Languages can also make more than two or three distinctions of gender. You could have, for example, a language that has four, where every noun is either masculine or feminine, and either animate or inanimate. Some languages (notably the Bantu languages, including Swahili) have a wide variety of categories that might be called gender, though they’re more of a noun “class”.

Case

Anybody who ever took Latin in school knows about case. And they probably hate it. Case is a way of marking the role a noun has in a sentence, such as subject or object. It can also be used to show finer points of meaning, such as those marked in English by prepositions like “in” or “with”.

A lot of languages don’t have case, or only use it in certain places. English doesn’t for its nouns, but does for pronouns (“he”, “him”, “his”), and that’s actually not that rare. Other languages seem to love cases; Finnish has a dozen or so, depending on who’s counting. Generally speaking, it seems that inflectional languages are especially fond of large case systems. Isolating languages make do with something like prepositions. Conlangs can be absolutely anywhere on the spectrum, from caseless languages to the monstrosity of Ithkuil, which has 96. (Granted, Ithkuil is intended to be unrealistic.)

Closing Thoughts

There’s more to nouns than meets the eye, and I’ve only covered about half of it. Wikipedia’s page on grammatical category has a wealth of knowledge about everything above, plus all the stuff I didn’t cover.

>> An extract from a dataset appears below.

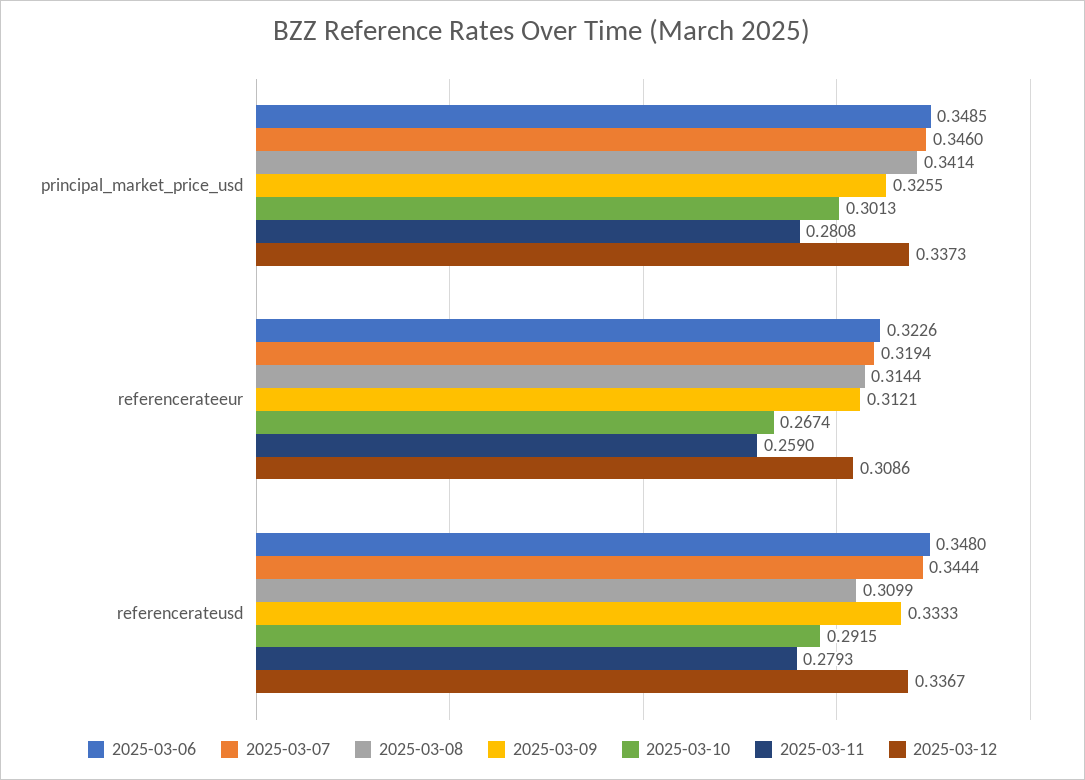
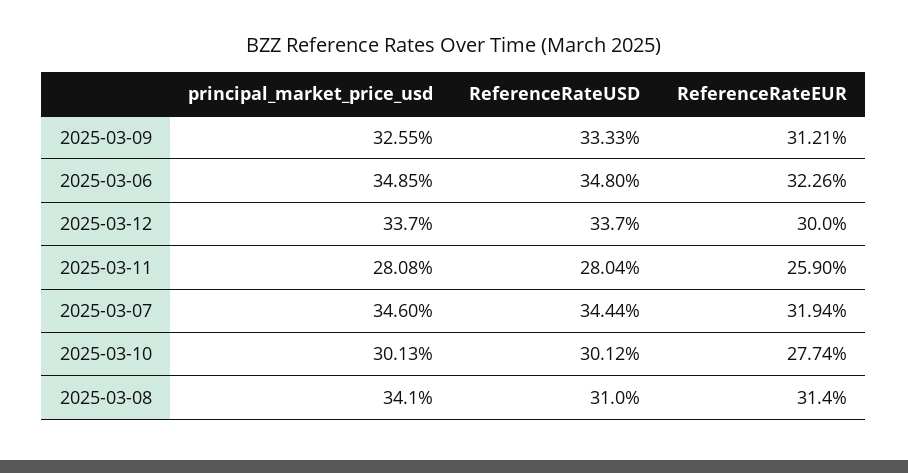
2025-03-10, referencerateeur: 0.2674 -> 0.2774
2025-03-12, referencerateeur: 0.3086 -> 0.3
2025-03-10, referencerateusd: 0.2915 -> 0.3012
2025-03-11, referencerateusd: 0.2793 -> 0.2804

What it can’t tell you, though, is which of these categories nouns in your conlang should have. The answer to that depends on a number of factors. For an auxiliary language, you’ll want to be pretty simple. Alien conlangs can (should, even) break the Western mold.

Number is a fairly easy choice, but there’s a hidden complexity in there. (Just look at all the plural exceptions in English!) Gender has its problems, some of them even political, but it also has the potential to make things truly interesting. A matriarchal culture, for instance, might take offense at the idea that “masculine” is the default gender in a language. Cases make a language harder to learn, I would say, but they do feel like they add a “precision” to meaning. It’s possible to go overboard, though. (Actually, studying Finnish grammar isn’t the worst idea for a budding conlanger. It worked for Tolkien.)

The next two posts are going to cover basic nouns in Isian and Ardari, along with a bunch of added vocabulary. Those, combined with the pointers in this post, should be enough to stimulate your own imagination. After that, we’ll move on to verbs, so that we can make our nouns do things.